- What you should do:
Answer these questions using the text on cilia mechanosensation.
1. What did the two new studies apply directly to a cilium, independent of a chemical signal?
2. In the mouse left-right organizer, which cells have the motile cilia that generate the leftward nodal flow?
3. Along which side of cilia is PKD2 enriched in clusters?

- Excerpt to read:

The cilia mechanosensation debate gets (bio)physical

Abstract

For the first time, two new studies applied a mechanical stimulus directly to a cilium, independent of a chemical signal, and demonstrated that force-based bending of a single nodal axoneme is sufficient to induce intraciliary Ca²⁺ flux in a PKD2-dependent manner, which propagated to drive asymmetric gene expression.

Figure 1. Cilia as mechanosensors.

a, Strong genetic and cell biological evidence exists for primary cilia to function in mechanotransduction in the embryonic node in response to nodal flow, and in kidney tubule epithelial cells in response to glomerular flow shear stress. Fluid flow leads to opening of Ca²⁺ ion channels, triggering intraciliary Ca²⁺ transients (1), which initiate intracellular signaling (2), leading to asymmetric gene expression or water resorption, respectively. However, one study concluded that cilia did not function as Ca²⁺-dependent mechanotranducers and that bending under even supraphysiological flow rates was insufficient to trigger intraciliary Ca²⁺ transients. b, Schematic of the mouse left-right organizer LRO (also known as node) showing crown cells with sensory cilia and pit cells with motile cilia, which generate the leftward nodal flow. Bending of cilia in response to nodal flow or force applied directly by optical tweezers is sufficient to trigger intraciliary Ca²⁺ transients (ICOs) (1), promoting intracellular Ca²⁺ signaling (2), which eventually spreads to neighboring cells in the LRO and left mesendoderm (3) to result in asymmetric gene expression^,. This whole program could be initiated after bending a single cilium in immotile cilia mutants and was abolished in loss-of-function Pkd2 mutants. Asymmetric localization of PKD2 (also known as polycystin 2) to clusters enriched along the dorsal side of cilia is proposed to induce a Ca²⁺ response only on the left side of the embryo. c, Open questions remain: (1) Given the forces that are necessary to open mechanosensitive ion channels, is PKD2 directly activated by flow-induced mechanical forces?; (2) Given the lag phase between bending and intraciliary Ca²⁺ transients, is Ca²⁺ the true ‘first’ second messenger or is there another messenger acting upstream, possibly initiating an intracellular Ca²⁺ transient that back-propagates (3)?; (4) How is PKD2 asymmetric localization to the dorsal side of cilia established?

- Entries shown:
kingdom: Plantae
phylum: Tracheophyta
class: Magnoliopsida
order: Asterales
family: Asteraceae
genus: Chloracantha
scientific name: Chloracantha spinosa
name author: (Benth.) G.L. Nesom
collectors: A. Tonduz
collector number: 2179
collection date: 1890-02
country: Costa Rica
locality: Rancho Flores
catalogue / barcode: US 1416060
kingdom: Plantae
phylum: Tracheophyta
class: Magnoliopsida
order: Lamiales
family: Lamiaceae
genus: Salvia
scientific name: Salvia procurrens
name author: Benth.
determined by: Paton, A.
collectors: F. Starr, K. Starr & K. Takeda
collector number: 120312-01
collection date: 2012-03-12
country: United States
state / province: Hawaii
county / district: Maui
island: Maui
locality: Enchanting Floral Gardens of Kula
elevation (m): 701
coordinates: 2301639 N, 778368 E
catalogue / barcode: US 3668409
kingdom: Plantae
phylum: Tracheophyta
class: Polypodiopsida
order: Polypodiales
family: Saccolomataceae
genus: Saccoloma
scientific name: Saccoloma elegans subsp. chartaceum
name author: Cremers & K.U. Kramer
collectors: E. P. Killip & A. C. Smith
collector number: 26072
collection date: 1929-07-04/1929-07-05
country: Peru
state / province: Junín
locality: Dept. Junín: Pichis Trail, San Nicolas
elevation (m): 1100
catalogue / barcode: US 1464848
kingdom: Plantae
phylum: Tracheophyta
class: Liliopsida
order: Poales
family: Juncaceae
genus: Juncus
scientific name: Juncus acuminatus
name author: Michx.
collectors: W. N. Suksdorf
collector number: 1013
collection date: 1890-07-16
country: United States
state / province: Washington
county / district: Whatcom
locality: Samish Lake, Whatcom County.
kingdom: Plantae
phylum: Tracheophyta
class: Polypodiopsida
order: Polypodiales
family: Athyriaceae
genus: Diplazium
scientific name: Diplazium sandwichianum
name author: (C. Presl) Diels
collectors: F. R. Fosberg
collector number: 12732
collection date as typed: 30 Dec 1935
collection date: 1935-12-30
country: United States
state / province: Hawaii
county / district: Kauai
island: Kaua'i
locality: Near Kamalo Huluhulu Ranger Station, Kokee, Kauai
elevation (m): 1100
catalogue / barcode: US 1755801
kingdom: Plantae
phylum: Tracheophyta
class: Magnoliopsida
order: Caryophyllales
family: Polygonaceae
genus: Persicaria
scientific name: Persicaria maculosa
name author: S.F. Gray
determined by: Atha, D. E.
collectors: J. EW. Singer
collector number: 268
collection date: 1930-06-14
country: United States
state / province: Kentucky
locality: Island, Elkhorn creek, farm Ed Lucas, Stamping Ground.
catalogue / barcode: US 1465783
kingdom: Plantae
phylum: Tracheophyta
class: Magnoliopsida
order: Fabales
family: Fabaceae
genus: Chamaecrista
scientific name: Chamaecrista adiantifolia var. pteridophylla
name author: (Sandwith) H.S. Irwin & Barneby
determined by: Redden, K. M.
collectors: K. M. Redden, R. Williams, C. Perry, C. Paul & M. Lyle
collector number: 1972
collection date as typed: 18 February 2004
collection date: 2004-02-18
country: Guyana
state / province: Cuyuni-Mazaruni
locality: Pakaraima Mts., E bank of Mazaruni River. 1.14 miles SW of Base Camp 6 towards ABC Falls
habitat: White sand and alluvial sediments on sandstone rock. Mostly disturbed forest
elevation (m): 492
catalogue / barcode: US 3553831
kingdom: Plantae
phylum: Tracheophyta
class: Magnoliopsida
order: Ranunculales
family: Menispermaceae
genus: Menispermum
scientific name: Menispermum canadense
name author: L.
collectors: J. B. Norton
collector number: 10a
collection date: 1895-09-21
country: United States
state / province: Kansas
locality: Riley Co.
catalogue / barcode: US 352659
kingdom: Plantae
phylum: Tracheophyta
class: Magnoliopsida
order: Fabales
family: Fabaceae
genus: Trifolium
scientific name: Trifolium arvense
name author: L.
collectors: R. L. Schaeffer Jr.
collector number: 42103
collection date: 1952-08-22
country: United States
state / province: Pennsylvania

- Problem solution:
1. A mechanical stimulus.
2. Pit cells.
3. The dorsal side.